I think, Nick, generally, what we were signaling is we finished last year at around $39 million of EBITDA. Our goal is to improve on that number this, but if there is a growth in that number, it will be small. Most of the tasks that we're dealing with now are pretty much baked in. So you can calculate that amount of EBITDA, by the way, it's around $22 million to $23 million of increased costs as we get our revenue back to the 388-390 level, our EBITDA was in the low 6 was and I believe in 2019. So for that $23 million to come back, it will come back slowly over the next year, as I said, in the 18 to 24 months.

But the good news is that we are seeing transportation costs starting to come down and packaging costs and the bulk line costs are also starting to come down a bit. And so that we're -- we feel like that we're through the worst part of the storm. And that's how we feel it will play out for the rest of this year, continuing in the next year, but starting to improve, and we expect a full recovery.

N
Nick Corcoran
Acumen Capital

And then how should we think about CapEx for fiscal 2023?

J
John Peller
Chief Executive Officer

So we definitely, as part of our cost containment and trying to be prudent in this period. We will reduce CapEx in the high-teen level for this year. So we're holding off on some of the CapEx we wanted to make. But fortunately we've been able to complete our ERP investment, and we're spending a lot of time building that system as we go forward, but we're going to keep our CapEx in that kind of mid to high-teen level until there's a full recovery in the performance of the business.

N
Nick Corcoran
Acumen Capital

And have you reevaluated the NCIB in the short to mid-term here with your stock price once up?

J
John Peller
Chief Executive Officer

Yes. I think as part of our notice, we have reissued our NCIB so that we will be able as a company to purchase shares after this initial period of, I think, it's a week or so.

N
Nick Corcoran
Acumen Capital

And just the last question for me. Do you have any update on the Port Moody asset?

J
John Peller
Chief Executive Officer

Our situation in Port Moody is it's a very active file these days. We have picked the filing of our development permit. At the request of the city manager and the Planning Department of Port Moody, they have asked for an extension of 1-year to complete the development permit process. They're a little overwhelmed at their staff level, but we were 90% complete with them. And we will likely be finished the development permit process in the next month or 2, which then means we would go back for a fourth bylaw reading, and we would be completed.

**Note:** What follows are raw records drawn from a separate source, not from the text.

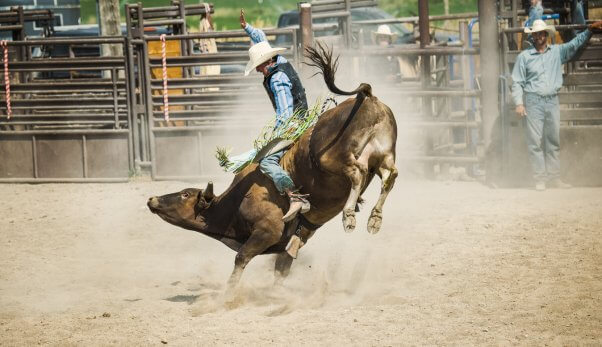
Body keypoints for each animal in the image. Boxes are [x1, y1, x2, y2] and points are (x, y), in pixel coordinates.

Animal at [148, 42, 396, 288]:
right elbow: (281, 271)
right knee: (389, 176)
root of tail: (368, 98)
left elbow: (241, 258)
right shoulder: (292, 242)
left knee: (358, 173)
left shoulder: (267, 231)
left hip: (333, 159)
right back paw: (374, 219)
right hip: (384, 154)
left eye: (185, 194)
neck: (236, 201)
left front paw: (229, 293)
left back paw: (349, 216)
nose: (152, 199)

In the interim, we are engaged with the development community and talking to prospective partners and investors and things, I think are going well. I think everyone in the development community knows that with the increased interest rates and the impending recession that at least in the short term, things will be a little cautious, but in the medium to long term, the market conditions couldn't be more positive. They're very bullish, and so that the value of the property and the project looks very, very positive going forward.

Operator

There are no further questions at this time. Mr. Peller, please proceed.

J
John Peller
Chief Executive Officer

Okay. Thank you, everybody. And feel free to call us any time if you have any questions or just want to catch up with us. And I know our AGM is next up for September 15, and we'll look forward to connecting with everybody then. Thank you very much, and thank you, Miranda, for your assistance today.

Operator

Ladies and gentlemen, this concludes your conference call for today. We thank you for participating and ask that you please disconnect your lines.